DevSecOps Cybersecurity Architect

ILS Inc. is seeking an experienced Development Security and Operations (DevSecOps) Cybersecurity Architect to drive the secure design, development, and deployment of enterprise IT systems for a federal program. This role is critical in integrating security into every stage of the software development lifecycle (SDLC) and DevOps pipeline, ensuring compliance with federal cybersecurity requirements (NIST 800-53, FedRAMP). 

PREFER LOCAL TO DC METRO AREA 

• Develop a comprehensive roadmap and implementation plan for achieving Continuous Authorization to Operate (cATO), including integration with DevSecOps pipelines and compliance processes.
• Architect and develop secure DevSecOps practices, embedding security into CI/CD pipelines and development workflows.
• Design the enterprise DevSecOps reference architecture, including governance, automation strategy, and control inheritance model.
• Design and maintain cybersecurity architecture strategies aligned with federal and program security objectives.
• Define security-by-design principles to ensure compliance is embedded across the software development lifecycle (SDLC).
• Collaborate with development, operations, and security teams to design automation-driven security controls across application and infrastructure layers.
• Evaluate, recommend, and implement tools that enhance the organization’s security posture
• Serve as the primary security point of contact for assigned federal information systems throughout the DevSecOps Life Cycle.
• Advise leadership on tooling strategy, risk management, and compliance automation to accelerate cATO readiness.
• Collaborate with federal stakeholders, ISSOs, and system owners to align modernization activities with security objectives.
• Ensure compliance with NIST 800-53, FedRAMP, and agency-specific cybersecurity frameworks.
• Implement tools and processes for supply chain management such as SBOM management, container security and scanning.
• Coordinate with system owners, engineers, developers, and external stakeholders to implement security controls and remediation strategies.
• Establish policy, process, and governance models to standardize secure development, testing, and deployment across multiple programs
• Develop DevSecOps maturity models and performance metrics to track progress toward continuous authorization and operational resilience.

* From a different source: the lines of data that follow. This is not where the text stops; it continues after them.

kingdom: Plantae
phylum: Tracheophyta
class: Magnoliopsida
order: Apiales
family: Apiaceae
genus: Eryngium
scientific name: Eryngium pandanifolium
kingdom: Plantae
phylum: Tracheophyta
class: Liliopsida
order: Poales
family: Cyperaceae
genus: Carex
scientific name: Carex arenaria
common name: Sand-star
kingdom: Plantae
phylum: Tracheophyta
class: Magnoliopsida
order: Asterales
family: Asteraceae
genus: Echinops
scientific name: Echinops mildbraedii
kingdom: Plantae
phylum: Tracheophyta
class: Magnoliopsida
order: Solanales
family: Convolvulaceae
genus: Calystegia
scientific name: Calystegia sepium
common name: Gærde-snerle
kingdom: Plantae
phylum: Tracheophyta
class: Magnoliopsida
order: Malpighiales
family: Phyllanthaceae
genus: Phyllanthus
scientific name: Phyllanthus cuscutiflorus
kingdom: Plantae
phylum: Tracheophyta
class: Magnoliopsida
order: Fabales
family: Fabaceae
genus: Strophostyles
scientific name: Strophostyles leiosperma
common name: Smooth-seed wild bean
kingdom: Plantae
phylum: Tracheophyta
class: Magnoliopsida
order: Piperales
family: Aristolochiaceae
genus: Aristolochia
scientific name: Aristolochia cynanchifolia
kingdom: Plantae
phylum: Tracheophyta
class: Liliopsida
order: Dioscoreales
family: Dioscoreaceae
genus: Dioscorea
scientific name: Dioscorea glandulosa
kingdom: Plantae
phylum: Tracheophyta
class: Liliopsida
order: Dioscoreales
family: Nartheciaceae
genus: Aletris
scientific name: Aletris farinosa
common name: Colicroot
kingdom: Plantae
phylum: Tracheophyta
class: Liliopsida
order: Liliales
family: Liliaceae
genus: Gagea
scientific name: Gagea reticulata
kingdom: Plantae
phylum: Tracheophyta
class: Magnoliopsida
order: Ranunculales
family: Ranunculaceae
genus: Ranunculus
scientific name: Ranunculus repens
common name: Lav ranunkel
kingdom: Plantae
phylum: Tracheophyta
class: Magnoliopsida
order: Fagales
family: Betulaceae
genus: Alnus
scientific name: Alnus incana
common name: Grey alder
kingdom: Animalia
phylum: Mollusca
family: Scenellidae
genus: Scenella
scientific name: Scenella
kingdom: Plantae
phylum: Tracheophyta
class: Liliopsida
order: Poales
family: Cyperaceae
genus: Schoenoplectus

• Bachelor’s degree in Cybersecurity, Computer Science, Information Technology, or related field.
• 7+ years of cybersecurity or information security experience, with hands-on experience in secure software development or DevSecOps.
• Strong knowledge of NIST SP 800-53, FedRAMP, ATO/cATO, and RMF processes.
• Experience with containerization and cloud-native security (Docker, Kubernetes/EKS, ECS/Fargate).
• Familiarity with security automation and scanning tools (e.g., Snyk, Twistlock, SonarQube, Nessus, Qualys).
• Experience preparing and maintaining ATO packages and supporting Continuous Monitoring (ConMon).
• Excellent technical documentation, communication, and leadership skills

Preferred Skills

• Professional certifications such as CISSP, CISM, CAP, or Security+.
• Experience using eMASS, CSAM, or other compliance management platforms.
• Understanding of cloud security controls in AWS, Azure, or GCP environments.
• Strong background in supply chain security, SBOM management, and zero-trust architecture.
• Experience supporting federal applications and mission-critical environments.